Here's the problem: joey@dragon:~>locale | grep CtypE LC_CTYPE="POSIX" joey@dragon:~>echo '—' > foo.html joey@dragon:~>w3m -dump foo.html ? That comes out as a '?' because w3m apparently internally converts it to the utf-8 character for mdash (which is not '-', but the other dash), and then discovers it's not in the character set for this terminal and decides to render it as a question mark. When reading a document with lots of —, “, &helip; and other fancy entities, this gets very annoying. Instead, w3m should be aware of the character set and just use available characters that are close to the right ones, like "-". Other browsers, such as lynx, do that.

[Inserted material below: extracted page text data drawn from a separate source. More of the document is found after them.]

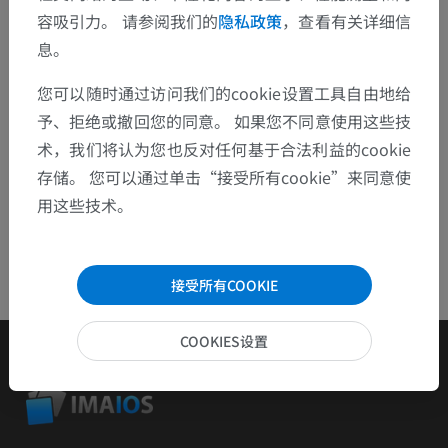
检举错误
容吸引力。 请参阅我们的
隐私政策
，查看有关详细信
息。
下载APP
您可以随时通过访问我们的cookie设置工具自由地给
予、拒绝或撤回您的同意。 如果您不同意使用这些技
术，我们将认为您也反对任何基于合法利益的cookie
存储。 您可以通过单击“接受所有cookie”来同意使
用这些技术。
接受所有COOKIE
COOKIES设置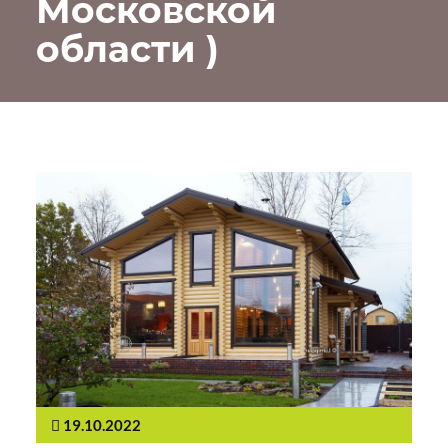
Московской
области )
19.10.2022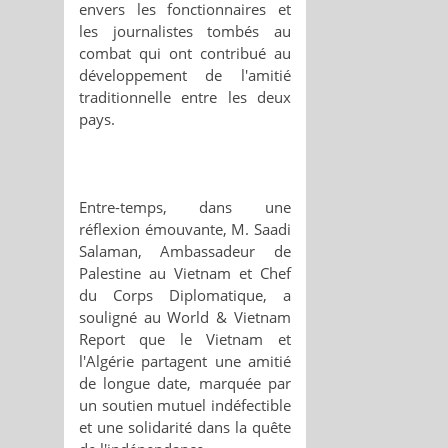
envers les fonctionnaires et
les journalistes tombés au
combat qui ont contribué au
développement de l'amitié
traditionnelle entre les deux
pays.
Entre-temps, dans une
réflexion émouvante, M. Saadi
Salaman, Ambassadeur de
Palestine au Vietnam et Chef
du Corps Diplomatique, a
souligné au World & Vietnam
Report que le Vietnam et
l'Algérie partagent une amitié
de longue date, marquée par
un soutien mutuel indéfectible
et une solidarité dans la quête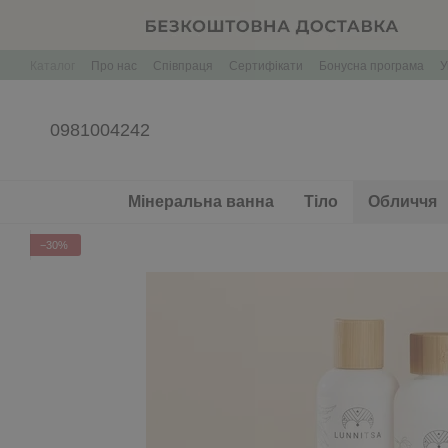
Перейти до основного контенту
Каталог
Про нас
Співпраця
Сертифікати
Бонусна програма
У
Корпоративні подарунки Брендування
0981004242
Мінеральна ванна
Тіло
Обличчя
−30%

Hi, For this, iconv can be much helpful: $ hexdump foo 0000000 e2 80 94 0a $ iconv -f utf-8 -t latin1//translit < foo -- $ The //translit suffixe tells iconv to translate everything. So w3m should do something like: #define TRANSLIT "//translit" char *codeset = nl_langinfo(CODESET); int len = strlen(codeset); char *charset = malloc(len+strlen(TRANSLIT)+1); memcpy(charset,codeset,len); memcpy(charset+len,TRANSLIT,strlen(TRANSLIT)+1); conv = iconv_open(charset, page_charset); iconv(conv, ...); Regards, Samuel
Hi, Any news?
Dear Maintainer, I wonder it this bug report can be closed for w3m in Debian 7. I got the correct output $ echo '—' > foo.html $ w3m -dump < foo.html — Regards Markus
Still not improved.
$ w3m -dump foo.html
?
$ w3m -dump -T text/html < foo.html
?
Thanks,
--
Tatsuya Kinoshita